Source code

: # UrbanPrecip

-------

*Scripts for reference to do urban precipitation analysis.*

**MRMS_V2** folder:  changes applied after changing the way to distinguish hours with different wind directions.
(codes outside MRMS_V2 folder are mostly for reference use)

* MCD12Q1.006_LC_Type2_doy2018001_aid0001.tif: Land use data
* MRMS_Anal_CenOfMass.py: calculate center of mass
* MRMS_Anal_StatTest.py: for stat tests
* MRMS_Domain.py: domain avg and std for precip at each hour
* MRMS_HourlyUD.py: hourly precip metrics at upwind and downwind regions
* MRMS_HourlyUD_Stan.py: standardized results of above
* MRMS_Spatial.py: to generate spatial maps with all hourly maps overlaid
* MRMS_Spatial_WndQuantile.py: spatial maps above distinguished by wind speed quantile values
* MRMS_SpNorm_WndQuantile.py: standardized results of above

:::

▶ Task requirements
Write each line of the data above out again without altering a word.

▶ Answer to this exercise
Source code

: # UrbanPrecip

-------

*Scripts for reference to do urban precipitation analysis.*

**MRMS_V2** folder:  changes applied after changing the way to distinguish hours with different wind directions.
(codes outside MRMS_V2 folder are mostly for reference use)

* MCD12Q1.006_LC_Type2_doy2018001_aid0001.tif: Land use data
* MRMS_Anal_CenOfMass.py: calculate center of mass
* MRMS_Anal_StatTest.py: for stat tests
* MRMS_Domain.py: domain avg and std for precip at each hour
* MRMS_HourlyUD.py: hourly precip metrics at upwind and downwind regions
* MRMS_HourlyUD_Stan.py: standardized results of above
* MRMS_Spatial.py: to generate spatial maps with all hourly maps overlaid
* MRMS_Spatial_WndQuantile.py: spatial maps above distinguished by wind speed quantile values
* MRMS_SpNorm_WndQuantile.py: standardized results of above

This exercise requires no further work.